- _Compiti da svolgere_:
1. Copia fedelmente il passo del testo sul 17 febbraio 1977 che comincia con le parole "In questo rovesciamento" e termina dopo le parole "si va seccando.".
2. Secondo il testo sul 17 febbraio 1977, da quale area della Dc proviene chi è salito al Quirinale?
3. Scrivi il seguito del testo sul 17 febbraio 1977, partendo subito dopo la sua ultima frase.

- _Estratto della pagina_:
________________

Giorni che cambiano la Storia, anche se poi non hanno segnato una vittoria duratura. Ma non fa niente. Il 17 febbraio 1977 è il giorno in cui la sinistra rivoluzionaria italiana si affranca per sempre dalla “tutela burbera” del Pci. Essere comunisti e rivoluzionari, da quel giorno e in Italia, volle dire esser fuori da quel partito. Non passò molto tempo e volle dire esser fuori anche dal sindacato che ne rappresentava la “cinghia di trasmissione” sul terreno del conflitto sui posti di lavoro. Essere alternativa a tutto campo, non “dissidenza” riottosa dentro lo stesso schema.

Molta acqua è passata sotto i ponti, non solo quelli di Roma. Il mondo non è più “diviso in due”, per la scomparsa – causa sconfitta storica – di quel “socialismo reale” che funzionava per il Pci come “assicurazione di alternatività” rispetto al capitalismo, anche mentre si gestivano holding “cooperative” o si invitavano i lavoratori a cessare dal “pretendere l’impossibile” dal padronato italiano. Il mondo è uno e lo comandano le multinazionali e la finanza globale, molto più dei governi. Anche qdi quelli molto potenti.

Quel partito oggi non c’è più. Chi oggi è salito al Quirinale – per ricevere l’incarico di formare un governo che sconquassi definitivamente quel poco che resta del “modello sociale” conquistato in 70 anni di lotte sociali, disegnandone uno opposto – in quel partito non c’è mai stato, anche se ne ha ereditato strutture e funzionari e partecipazioni societarie. Viene al contrario dalla Dc, area Ciriaco De Mita, ovvero dall’altra parte dell’ipotetica barricata che veniva saldata insieme in quegli anni con il “compromesso storico”.

In questo rovesciamento totale sta forse il segno più preciso di quanta acqua sia passata sotto i ponti, esondando spesso fino a stravolgere il panorama della “sinistra”, sommergendola sotto una coltre di fango che si va seccando.

________________

- _Righe del dataset_:

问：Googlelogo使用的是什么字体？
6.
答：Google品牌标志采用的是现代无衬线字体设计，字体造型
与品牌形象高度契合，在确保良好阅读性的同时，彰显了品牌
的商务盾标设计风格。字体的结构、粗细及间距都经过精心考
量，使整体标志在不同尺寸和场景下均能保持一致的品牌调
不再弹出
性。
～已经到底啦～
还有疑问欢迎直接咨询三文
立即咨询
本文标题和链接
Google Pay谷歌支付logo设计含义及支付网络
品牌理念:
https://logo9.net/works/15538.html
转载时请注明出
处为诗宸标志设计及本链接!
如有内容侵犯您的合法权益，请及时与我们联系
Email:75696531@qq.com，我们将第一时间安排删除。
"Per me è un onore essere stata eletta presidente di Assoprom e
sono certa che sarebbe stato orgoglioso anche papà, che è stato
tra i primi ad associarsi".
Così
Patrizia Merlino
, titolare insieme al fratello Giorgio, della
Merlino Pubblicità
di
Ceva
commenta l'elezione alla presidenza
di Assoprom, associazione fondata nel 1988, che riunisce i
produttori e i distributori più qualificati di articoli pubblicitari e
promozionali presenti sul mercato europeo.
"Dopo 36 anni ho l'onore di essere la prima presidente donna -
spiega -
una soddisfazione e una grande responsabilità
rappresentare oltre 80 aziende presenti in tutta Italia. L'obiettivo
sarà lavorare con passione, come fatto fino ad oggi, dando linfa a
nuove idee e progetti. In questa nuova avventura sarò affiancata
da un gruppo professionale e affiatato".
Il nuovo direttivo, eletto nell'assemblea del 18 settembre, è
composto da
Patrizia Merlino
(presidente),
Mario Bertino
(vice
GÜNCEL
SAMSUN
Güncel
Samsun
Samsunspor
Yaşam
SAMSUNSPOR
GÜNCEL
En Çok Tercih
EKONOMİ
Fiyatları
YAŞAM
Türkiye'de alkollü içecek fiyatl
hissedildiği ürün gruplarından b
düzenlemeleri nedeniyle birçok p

________________

- _Risposte agli esercizi_:
1.
In questo rovesciamento totale sta forse il segno più preciso di quanta acqua sia passata sotto i ponti, esondando spesso fino a stravolgere il panorama della “sinistra”, sommergendola sotto una coltre di fango che si va seccando.

2. Dall'area di Ciriaco De Mita.

3.
Il tempo è passato anche per l'”autonomia di classe”, germogliata poi nelle forme del sindacalismo di base (ereditandone interamente anche la litigiosità interna), nei rami collaterali e territoriali dei centri sociali, nei ricorrenti movimenti generazionali che si sono accesi e spenti nel giro degli ultimi 30 anni. Con la cesura culturale della “Pantera” e con la nuova cesura – decisamente più positiva – dei movimenti presenti. Parole e slogan possono anche somigliarsi, a volte. Ma non significano più le stesse cose, non indicano più gli stessi percorsi.

Tanto per dirne una: nessuno, oggi, può permettersi di giocare con la contrapposizione “garantiti” e “non garantiti”. Oggi la precarietà è per tutti; la condizione di disoccupazione un periodo più o meno lungo tra un lavoro precario e l’altro. Quanti ancora possono vantare un contratto “a tempo indeterminato” – compreso il pubblico impiego – privi della tutela dell’art. 18, sanno benissimo di essere una specie in via di estinzione. A meno di non invertire conflittualmente la tendenza.

Cosa significa? Che la Storia non si ripete, che oggi “il mondo del lavoro” non è scomponibile e non va scomposto (a questo ci pensano già Stato e imprese), ma riunificato, per quanto immense possa apparire le differenza tra un settore e l’altro, tra una figura sociale e l’altra. Che oggi non c’è una “battaglia degli esclusi” che debba o possa distinguersi e contrapporsi, se necessario, alla “maggioranza degli inclusi”. Per due ragioni: quegli “inclusi” non lo sono più davvero e sono sempre meno. Al massimo tacciono, ma non sono mobilitabili “contro” la rivolta sociale. Anzi…

L’elemento fondamentale che è cambiato è però strutturale, storico, decisivo: è scomparsa la mediazione sociale e politica.

Nel ’77, in piena “guerra” tra Movimento e Stato, tra spari in piazza e centinia di arresti, tra blindati sulle folle e morti che ne chiamavano altri, fu messa in opera dallo Stato anche una articolata opera di “mediazione sociale”. Allora videro la luce la “legge 285”, vennero finanziati ammortizzatori sociali che oggi chiameremmo “reddito di cittadinanza” (chi ricorda la “lista delle acque”, a Roma, sa che si trattava di reddito distribuito ad alcune migliaia di giovani in cambio di un'”attività” fattualmente inesistente). La “mediazione sociale” – in effetti – si fa con la spesa pubblica.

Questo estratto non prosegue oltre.